Regular visitors to Zelo Street may recall the attempt by the Tory controlled Royal Borough of Kensington and Chelsea (RBKC) to move the proposed Chelsea station on Crossrail 2 from the area around Chelsea fire station to what was termed Chelsea West (details, including maps, HERE and HERE). This “option” had been added to the proposals for the new line last year, but only advised to residents last month.
World's End Estate, with Cremorne Estate at top right
This new proposal, it was confirmed, “would require additional land for a station between King’s Road and the River Thames ... and could only proceed in parallel with plans for wider regeneration and redevelopment of the area”. That would mean that some, or indeed all, of the Cremorne estate, and even part of World’s End, would have to be demolished.
Getting a response from RBKC was not easy, and at first, local MP Greg Hands appeared to distance himself from the whole business, suggesting that worried constituents arrange one-on-one meetings with him. However, and this is a most fortunate however, Hands has since then got more deeply involved and concluded that the Chelsea West option was not A Good Thing.
Greg Hands is to be commended for doing exactly what the Member of Parliament job spec says on the tin: addressing the concerns of those he represents. His advocacy has probably been instrumental in persuading RBKC to be a little less enthusiastic about Chelsea West and consider the Crossrail 2 options strictly on their merits. That conclusion will have been a blessed relief for all those council tenants.

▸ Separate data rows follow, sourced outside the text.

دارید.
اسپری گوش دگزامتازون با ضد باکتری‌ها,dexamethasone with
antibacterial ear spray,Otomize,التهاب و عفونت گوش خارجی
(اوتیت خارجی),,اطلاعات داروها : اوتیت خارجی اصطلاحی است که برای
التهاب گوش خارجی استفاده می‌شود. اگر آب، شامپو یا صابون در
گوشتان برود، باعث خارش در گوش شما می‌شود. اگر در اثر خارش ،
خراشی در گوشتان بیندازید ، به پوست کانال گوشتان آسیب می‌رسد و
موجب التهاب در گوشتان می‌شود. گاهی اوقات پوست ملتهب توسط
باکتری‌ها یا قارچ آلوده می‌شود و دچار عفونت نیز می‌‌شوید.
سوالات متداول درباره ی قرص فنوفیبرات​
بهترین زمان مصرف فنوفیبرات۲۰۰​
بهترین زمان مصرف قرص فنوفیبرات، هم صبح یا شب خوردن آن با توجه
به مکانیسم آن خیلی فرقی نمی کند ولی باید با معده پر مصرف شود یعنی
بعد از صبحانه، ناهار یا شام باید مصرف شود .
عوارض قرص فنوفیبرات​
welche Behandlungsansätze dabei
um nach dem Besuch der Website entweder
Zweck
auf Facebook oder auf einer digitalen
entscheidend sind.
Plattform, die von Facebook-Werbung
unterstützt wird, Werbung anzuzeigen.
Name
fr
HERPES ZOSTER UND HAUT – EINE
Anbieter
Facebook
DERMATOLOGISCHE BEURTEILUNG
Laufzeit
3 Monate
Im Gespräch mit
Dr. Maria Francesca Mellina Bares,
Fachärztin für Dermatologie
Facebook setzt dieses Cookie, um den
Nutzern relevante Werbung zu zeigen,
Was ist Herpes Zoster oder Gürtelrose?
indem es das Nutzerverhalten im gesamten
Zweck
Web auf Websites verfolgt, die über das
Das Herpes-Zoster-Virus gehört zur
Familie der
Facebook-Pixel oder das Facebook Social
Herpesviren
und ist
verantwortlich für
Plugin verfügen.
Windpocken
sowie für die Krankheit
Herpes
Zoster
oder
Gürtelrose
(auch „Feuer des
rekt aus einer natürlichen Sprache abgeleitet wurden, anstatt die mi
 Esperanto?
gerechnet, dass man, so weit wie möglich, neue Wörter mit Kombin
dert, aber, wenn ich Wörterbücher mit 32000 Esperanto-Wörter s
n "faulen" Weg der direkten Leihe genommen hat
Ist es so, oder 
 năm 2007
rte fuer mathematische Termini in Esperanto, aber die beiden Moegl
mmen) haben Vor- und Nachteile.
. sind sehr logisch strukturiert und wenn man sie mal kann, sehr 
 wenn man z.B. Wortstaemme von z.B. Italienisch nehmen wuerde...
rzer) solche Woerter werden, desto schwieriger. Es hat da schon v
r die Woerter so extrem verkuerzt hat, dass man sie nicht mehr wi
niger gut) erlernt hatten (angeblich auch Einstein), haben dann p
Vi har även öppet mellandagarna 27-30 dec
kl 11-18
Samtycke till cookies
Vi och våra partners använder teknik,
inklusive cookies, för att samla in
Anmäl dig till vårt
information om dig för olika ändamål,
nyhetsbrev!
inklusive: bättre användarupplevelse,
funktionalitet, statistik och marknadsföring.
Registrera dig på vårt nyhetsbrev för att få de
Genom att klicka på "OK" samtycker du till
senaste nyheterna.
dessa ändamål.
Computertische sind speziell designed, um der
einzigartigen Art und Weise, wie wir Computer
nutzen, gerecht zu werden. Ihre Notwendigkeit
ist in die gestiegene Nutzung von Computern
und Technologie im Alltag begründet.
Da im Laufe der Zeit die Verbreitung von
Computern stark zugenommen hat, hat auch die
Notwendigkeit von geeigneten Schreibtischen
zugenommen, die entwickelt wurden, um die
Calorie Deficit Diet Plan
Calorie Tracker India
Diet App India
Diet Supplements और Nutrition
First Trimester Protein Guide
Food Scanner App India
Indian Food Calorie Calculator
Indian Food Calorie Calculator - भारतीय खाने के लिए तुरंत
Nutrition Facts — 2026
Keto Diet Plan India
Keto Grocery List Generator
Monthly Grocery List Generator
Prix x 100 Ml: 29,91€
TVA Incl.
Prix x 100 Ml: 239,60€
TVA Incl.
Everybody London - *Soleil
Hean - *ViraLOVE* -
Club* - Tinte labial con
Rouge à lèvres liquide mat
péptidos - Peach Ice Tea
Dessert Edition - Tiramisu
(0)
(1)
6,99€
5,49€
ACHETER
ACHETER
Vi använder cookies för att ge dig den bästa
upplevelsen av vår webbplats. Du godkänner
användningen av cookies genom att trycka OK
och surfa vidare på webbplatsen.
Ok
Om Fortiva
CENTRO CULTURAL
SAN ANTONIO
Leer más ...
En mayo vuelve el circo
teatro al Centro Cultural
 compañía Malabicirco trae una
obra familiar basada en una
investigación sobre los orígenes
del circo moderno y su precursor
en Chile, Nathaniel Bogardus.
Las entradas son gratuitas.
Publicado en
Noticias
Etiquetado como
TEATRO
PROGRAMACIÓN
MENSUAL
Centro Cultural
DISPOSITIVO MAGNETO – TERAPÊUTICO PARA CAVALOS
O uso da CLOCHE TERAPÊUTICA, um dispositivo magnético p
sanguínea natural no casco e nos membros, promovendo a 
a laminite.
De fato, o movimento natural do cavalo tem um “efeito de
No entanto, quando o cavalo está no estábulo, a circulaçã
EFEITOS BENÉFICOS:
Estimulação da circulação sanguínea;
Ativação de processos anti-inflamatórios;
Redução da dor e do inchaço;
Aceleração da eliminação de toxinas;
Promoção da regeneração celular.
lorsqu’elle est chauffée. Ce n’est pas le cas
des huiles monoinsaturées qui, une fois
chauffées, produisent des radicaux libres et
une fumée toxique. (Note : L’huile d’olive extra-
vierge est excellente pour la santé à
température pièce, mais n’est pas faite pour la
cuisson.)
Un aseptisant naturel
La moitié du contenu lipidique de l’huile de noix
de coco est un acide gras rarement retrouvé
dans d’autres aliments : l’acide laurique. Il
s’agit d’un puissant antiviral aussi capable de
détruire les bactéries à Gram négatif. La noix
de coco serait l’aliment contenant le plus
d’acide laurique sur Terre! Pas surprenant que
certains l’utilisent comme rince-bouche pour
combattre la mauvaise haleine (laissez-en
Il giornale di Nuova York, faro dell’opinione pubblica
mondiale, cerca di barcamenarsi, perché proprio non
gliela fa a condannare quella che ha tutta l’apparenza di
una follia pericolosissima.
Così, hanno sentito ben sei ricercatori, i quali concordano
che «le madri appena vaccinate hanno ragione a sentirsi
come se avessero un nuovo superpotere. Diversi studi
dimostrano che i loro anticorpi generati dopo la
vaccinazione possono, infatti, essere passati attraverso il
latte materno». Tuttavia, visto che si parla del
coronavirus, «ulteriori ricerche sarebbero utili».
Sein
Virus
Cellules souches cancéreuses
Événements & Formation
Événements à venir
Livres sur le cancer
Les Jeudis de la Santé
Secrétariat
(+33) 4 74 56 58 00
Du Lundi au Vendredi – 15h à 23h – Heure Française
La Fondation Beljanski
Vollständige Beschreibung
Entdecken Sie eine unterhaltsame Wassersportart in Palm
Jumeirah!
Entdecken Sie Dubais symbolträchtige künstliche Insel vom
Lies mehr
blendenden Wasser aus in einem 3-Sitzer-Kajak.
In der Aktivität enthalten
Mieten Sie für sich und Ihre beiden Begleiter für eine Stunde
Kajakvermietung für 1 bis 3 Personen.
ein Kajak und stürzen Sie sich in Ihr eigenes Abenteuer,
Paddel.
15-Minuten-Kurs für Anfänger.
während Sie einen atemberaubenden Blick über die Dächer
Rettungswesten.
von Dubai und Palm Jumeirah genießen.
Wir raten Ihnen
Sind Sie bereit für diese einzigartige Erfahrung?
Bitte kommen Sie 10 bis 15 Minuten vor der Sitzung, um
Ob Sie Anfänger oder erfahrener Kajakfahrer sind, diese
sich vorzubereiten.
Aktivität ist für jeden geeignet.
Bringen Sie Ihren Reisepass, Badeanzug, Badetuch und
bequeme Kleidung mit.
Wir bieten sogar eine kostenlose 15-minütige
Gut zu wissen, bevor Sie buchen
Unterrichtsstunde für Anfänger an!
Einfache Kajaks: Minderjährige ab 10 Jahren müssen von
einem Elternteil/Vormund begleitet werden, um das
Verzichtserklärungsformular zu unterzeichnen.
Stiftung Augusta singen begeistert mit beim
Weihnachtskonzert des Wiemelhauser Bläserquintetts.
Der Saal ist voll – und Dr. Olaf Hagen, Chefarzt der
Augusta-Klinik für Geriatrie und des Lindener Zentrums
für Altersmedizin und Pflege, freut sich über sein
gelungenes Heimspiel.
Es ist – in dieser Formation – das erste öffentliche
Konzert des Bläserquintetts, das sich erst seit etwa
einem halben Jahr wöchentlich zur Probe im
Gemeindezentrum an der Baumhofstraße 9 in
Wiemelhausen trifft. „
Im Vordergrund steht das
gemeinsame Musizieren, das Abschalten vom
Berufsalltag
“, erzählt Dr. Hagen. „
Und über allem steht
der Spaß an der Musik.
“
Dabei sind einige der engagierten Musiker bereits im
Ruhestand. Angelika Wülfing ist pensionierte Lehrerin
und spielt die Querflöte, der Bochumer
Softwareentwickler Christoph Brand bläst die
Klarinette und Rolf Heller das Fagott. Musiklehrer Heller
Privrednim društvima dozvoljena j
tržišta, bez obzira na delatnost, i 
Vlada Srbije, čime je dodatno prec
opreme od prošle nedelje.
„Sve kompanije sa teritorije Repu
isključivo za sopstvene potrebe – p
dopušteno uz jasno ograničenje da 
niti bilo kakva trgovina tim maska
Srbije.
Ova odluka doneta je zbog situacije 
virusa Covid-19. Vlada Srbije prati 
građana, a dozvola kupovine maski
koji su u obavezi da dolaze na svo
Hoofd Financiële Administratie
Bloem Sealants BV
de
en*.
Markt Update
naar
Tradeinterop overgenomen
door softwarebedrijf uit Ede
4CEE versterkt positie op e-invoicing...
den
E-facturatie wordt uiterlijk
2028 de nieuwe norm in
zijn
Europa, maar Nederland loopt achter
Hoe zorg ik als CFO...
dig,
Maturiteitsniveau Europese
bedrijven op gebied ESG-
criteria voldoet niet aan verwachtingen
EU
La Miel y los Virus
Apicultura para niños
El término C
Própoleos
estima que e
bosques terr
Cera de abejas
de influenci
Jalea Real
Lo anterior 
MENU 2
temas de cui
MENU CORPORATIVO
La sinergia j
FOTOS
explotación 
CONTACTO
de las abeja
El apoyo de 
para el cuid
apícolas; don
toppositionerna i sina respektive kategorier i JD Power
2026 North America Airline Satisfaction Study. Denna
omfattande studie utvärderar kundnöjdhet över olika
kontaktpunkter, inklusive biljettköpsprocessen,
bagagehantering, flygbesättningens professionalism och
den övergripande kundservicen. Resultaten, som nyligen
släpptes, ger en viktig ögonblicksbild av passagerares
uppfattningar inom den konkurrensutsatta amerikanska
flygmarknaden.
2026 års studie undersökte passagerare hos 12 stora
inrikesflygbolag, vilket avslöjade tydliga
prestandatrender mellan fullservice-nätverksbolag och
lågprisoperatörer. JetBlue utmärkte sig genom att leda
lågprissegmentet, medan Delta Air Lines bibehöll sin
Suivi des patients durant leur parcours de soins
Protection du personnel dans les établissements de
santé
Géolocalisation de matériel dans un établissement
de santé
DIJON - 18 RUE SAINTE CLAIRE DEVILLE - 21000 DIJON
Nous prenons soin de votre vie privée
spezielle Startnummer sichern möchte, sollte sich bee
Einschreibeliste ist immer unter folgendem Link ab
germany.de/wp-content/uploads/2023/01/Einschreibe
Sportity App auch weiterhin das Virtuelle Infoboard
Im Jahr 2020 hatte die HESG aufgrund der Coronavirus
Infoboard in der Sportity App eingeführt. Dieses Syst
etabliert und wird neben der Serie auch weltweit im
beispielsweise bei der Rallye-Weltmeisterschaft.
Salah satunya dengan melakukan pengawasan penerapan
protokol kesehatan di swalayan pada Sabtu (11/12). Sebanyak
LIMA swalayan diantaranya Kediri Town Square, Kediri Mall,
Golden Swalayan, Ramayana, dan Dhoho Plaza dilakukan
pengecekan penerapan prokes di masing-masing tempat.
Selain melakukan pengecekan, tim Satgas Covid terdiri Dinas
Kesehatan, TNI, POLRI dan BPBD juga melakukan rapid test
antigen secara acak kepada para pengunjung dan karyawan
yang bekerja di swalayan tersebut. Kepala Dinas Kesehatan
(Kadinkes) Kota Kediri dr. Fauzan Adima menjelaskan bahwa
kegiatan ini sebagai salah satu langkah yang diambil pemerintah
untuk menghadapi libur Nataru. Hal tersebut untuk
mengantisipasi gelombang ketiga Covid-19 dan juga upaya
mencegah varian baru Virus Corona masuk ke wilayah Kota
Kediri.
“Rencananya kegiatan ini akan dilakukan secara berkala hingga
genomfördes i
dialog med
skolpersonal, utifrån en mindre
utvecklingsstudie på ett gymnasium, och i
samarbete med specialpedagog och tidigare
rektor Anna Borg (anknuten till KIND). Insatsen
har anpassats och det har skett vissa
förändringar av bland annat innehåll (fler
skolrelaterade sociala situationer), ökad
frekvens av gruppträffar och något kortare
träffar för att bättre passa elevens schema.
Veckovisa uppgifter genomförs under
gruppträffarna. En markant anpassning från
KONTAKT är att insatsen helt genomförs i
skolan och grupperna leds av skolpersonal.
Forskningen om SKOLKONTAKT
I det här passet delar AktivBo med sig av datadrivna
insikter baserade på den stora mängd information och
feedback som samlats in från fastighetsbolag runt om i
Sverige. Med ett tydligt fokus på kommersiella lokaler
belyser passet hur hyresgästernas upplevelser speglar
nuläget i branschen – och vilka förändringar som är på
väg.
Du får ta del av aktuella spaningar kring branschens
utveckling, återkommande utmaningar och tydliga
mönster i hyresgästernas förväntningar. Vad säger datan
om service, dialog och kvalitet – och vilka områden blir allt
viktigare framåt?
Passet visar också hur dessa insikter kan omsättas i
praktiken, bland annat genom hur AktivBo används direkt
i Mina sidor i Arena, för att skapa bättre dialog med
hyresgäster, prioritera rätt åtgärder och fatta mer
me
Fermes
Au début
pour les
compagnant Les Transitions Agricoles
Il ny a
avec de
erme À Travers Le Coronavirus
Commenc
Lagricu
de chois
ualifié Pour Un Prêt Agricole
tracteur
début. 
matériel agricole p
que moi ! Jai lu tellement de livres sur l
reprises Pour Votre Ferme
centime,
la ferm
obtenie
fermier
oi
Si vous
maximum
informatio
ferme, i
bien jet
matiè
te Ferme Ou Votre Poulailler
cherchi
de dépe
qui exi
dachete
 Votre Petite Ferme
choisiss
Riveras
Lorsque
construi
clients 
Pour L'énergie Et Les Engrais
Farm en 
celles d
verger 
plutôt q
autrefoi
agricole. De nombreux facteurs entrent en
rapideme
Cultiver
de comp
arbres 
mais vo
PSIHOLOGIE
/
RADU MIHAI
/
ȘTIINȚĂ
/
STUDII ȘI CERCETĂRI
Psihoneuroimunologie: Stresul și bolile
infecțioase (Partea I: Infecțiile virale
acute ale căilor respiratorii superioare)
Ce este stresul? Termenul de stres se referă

Because RBKC has now circulated residents with a letter that states at the outset “The Council is backing Chelsea Fire Station as the right place for a Crossrail 2 station”. Councillor Tim Coleridge makes a brief complaint about “scaremongering” (thanks for that, Tim), but later in his missive admits what Zelo Street has said all along – that some demolition would have been necessary for Chelsea West.
For that site, “there is just too much uncertainty at present about the impact on Council tenants and leaseholders. Major redevelopment of council homes would only ever be countenanced by Kensington and Chelsea when supported by cast-iron guarantees about how residents’ interests would be protected and even enhanced”. So Chelsea West would have meant demolition. As I said at the time.
Coleridge also seeks to shift any blame for station location: “In the Council’s own submission to last year’s consultation we ... asked TfL whether there might be a better location further to the west. However, it was TfL that selected the actual site and it will be TfL that takes the final decision about where to build the station”. But it was RBKC that started the Chelsea West process going.
Fortunately, that option will not be progressed by RBKC. Good news for residents!